The same can be said for running commands with sudo (which is something recommended quite often on these forums without any mention of security risk). The only difference is: the authentication for sudo expires after 15 minutes by default, while with --sudoloop, the authentication remains active throughout the entirety of the package prep and install (which could be more than 15 minutes). Granted, that should be kept in mind if you plan to walk away and don't trust the people around you.
(If you're suggesting that --sudoloop remains running indefinitely after cancelling the install, that's both a security issue and a bug that should be reported upstream.)
However, I'll remove it, since it's not needed in this instance when you pass the --nocheck flag (unless you have an extremely old and slow computer, where 2 minute tasks take longer than 15 minutes, in which case you'd just have to watch the install and enter your password when necessary).
That is inaccurate. From makepkg:
--nocheck Do not run the check() function in the PKGBUILD
Which, in the case of libc++ and libc++abi means the following won't be run:
This seems to walk through various compiler functions to make sure they are there and working (correct me if I'm wrong). These are not needed for the build, and already confirmed working on a fresh install of Manjaro. If the build doesn't go correctly, then this could potentially be used to debug what didn't build properly (specifically, by checking if required compiler functions are not available)
As previously pointed out it doesn't...the reason those steps fail is the same reason you can't just use the pamac GUI to install discord. This is what happens when you follow those directions on a fresh install of Manjaro:
$ pamac build discord
To install (7):
compiler-rt 6.0.1-2 2.0 MB
clang 6.0.1-2 14.9 MB
jsoncpp 1.8.4-2 1.1 MB
libuv 1.23.0-1 191.2 kB
rhash 1.3.6-1 115.4 kB
cmake 3.12.1-1 6.3 MB
ninja 1.8.2-1 94.4 kB
To build (3):
Total download size: 24.8 MB
Total installed size: 146.1 MB
Commit transaction ? [y/N] y
llvm-6.0.1.src.tar.xz ... Passed
llvm-6.0.1.src.tar.xz.sig ... Skipped
libcxx-6.0.1.src.tar.xz ... Passed
libcxx-6.0.1.src.tar.xz.sig ... Skipped
libcxxabi-6.0.1.src.tar.xz ... Passed
libcxxabi-6.0.1.src.tar.xz.sig ... Skipped
==> Verifying source file signatures with gpg...
llvm-6.0.1.src.tar.xz ... FAILED (unknown public key A2C794A986419D8A)
libcxx-6.0.1.src.tar.xz ... FAILED (unknown public key A2C794A986419D8A)
libcxxabi-6.0.1.src.tar.xz ... FAILED (unknown public key A2C794A986419D8A)
==> ERROR: One or more PGP signatures could not be verified!
This is a frequent error message and covered in the FAQ. And yet the forums get complaints about this fairly frequently.

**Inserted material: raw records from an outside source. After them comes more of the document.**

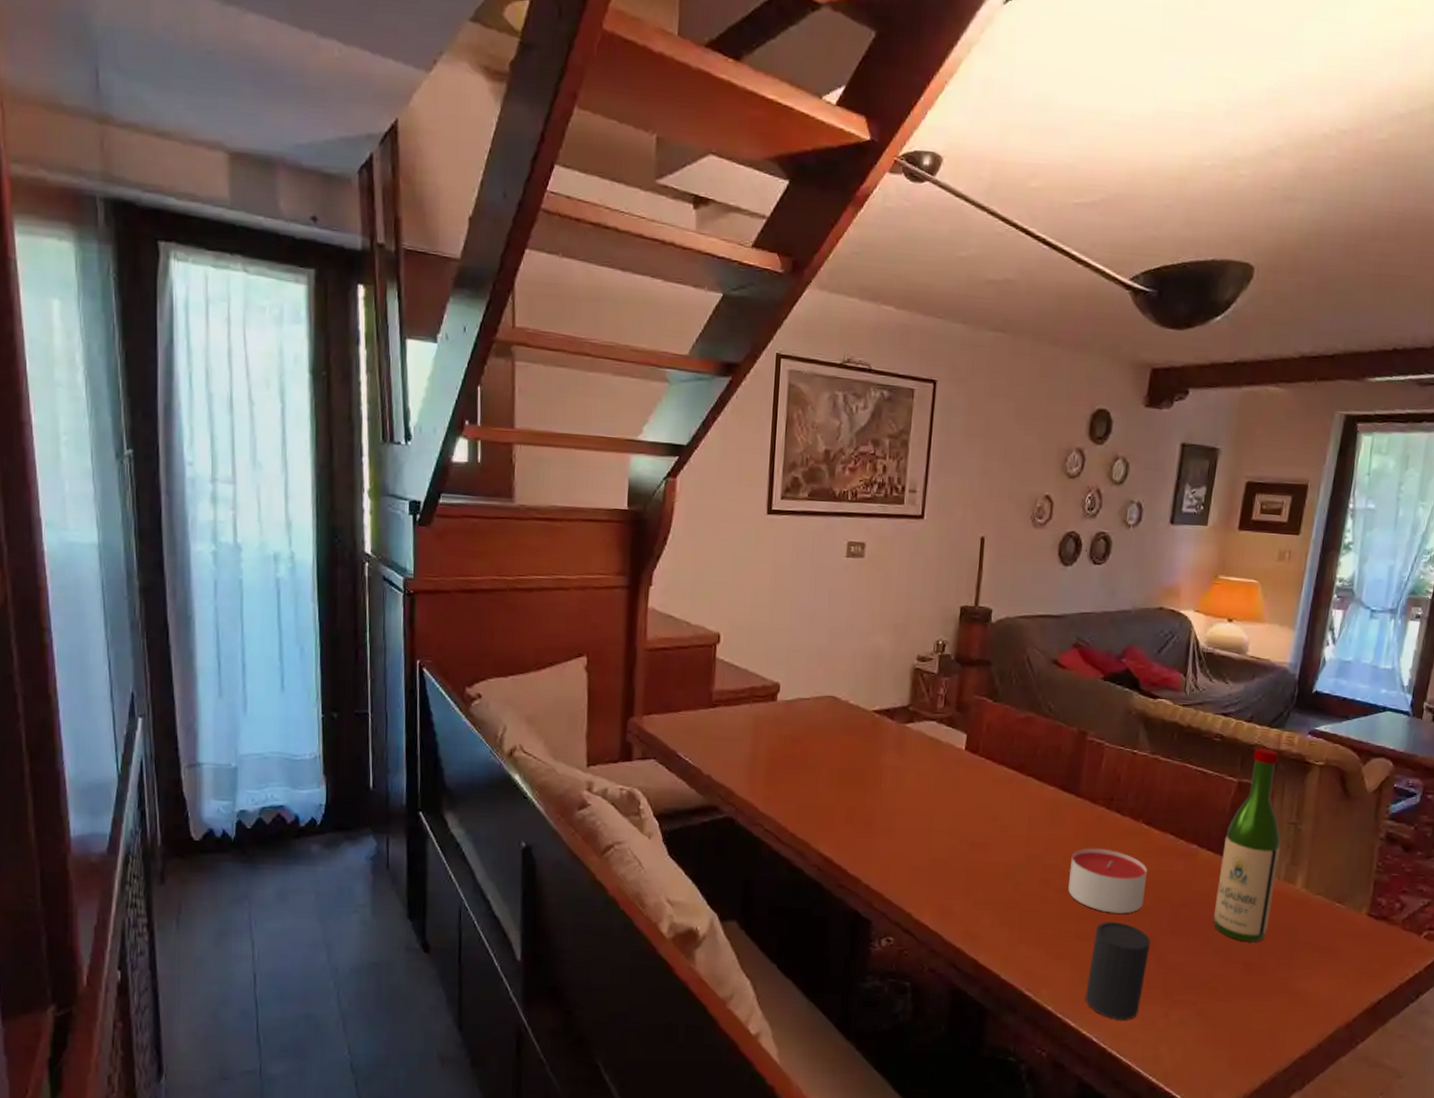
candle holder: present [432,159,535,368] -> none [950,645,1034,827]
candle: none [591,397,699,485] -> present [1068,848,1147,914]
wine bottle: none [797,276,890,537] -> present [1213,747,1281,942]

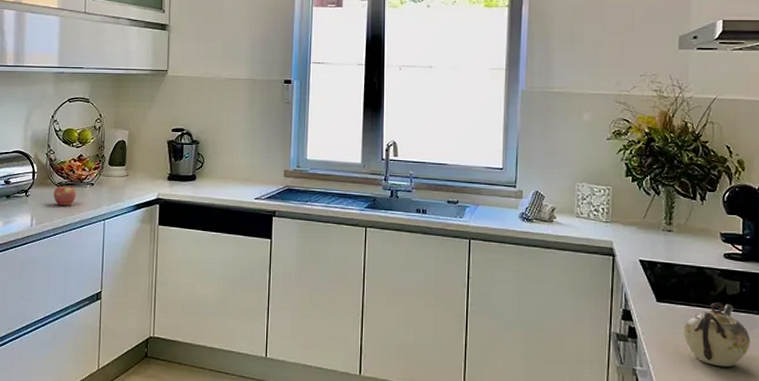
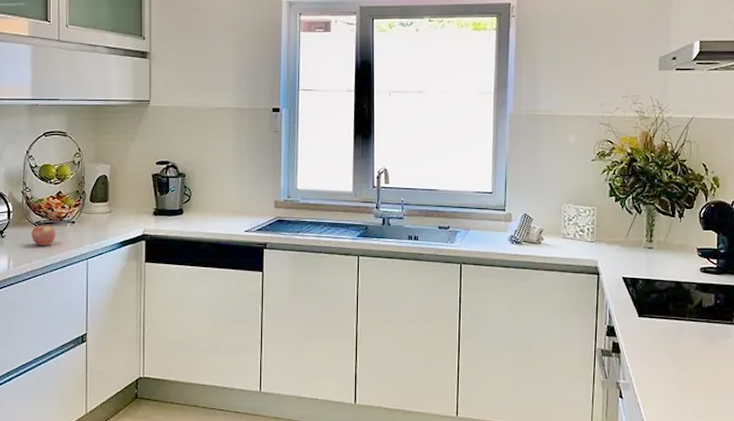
teapot: present [683,302,750,367] -> none [663,315,724,376]

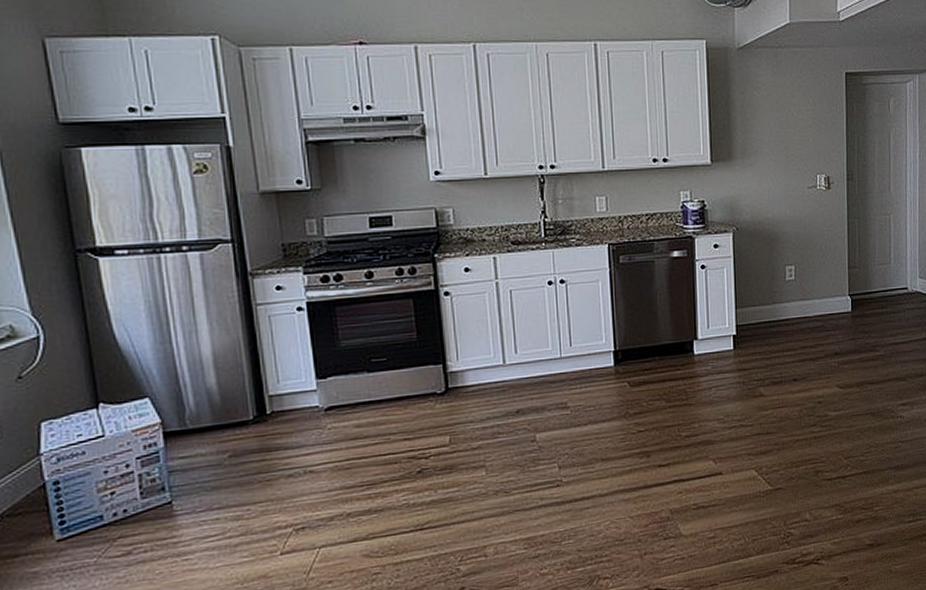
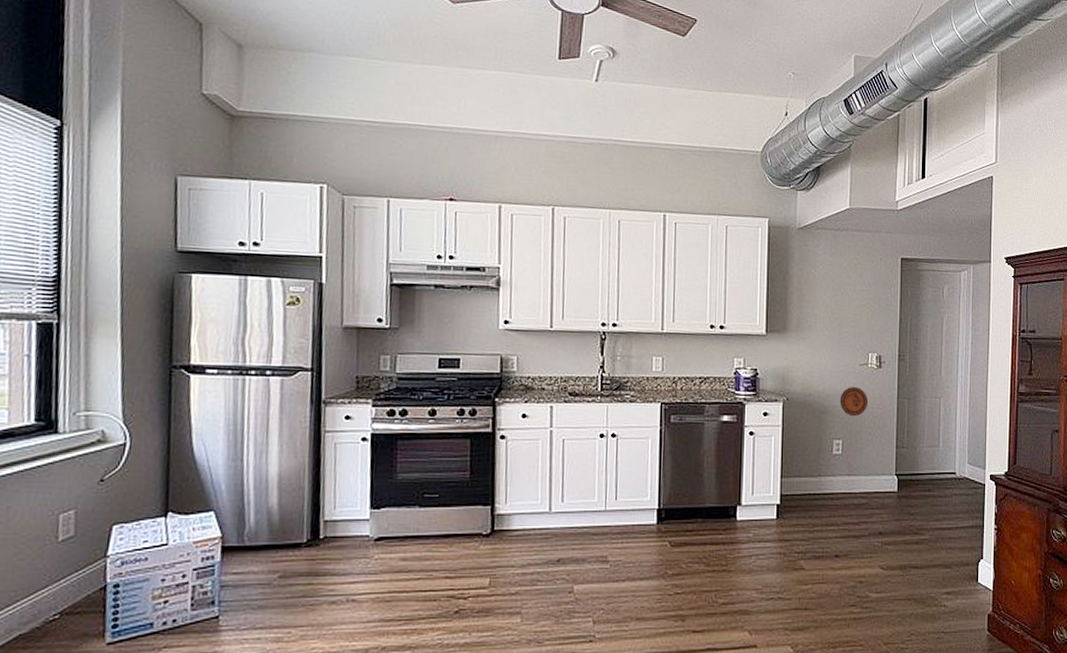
decorative plate: none [790,211,819,241] -> present [840,387,869,417]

No harm in mentioning this expected error, so people don't think they did something wrong when they follow your instructions.
The security concern of automatically importing unknown PGP keys is also why I provided the alternative of using the flatpak package instead. Best of both worlds: no potential security concerns of trusting unknown PGP keys, and no issues expected during the install process.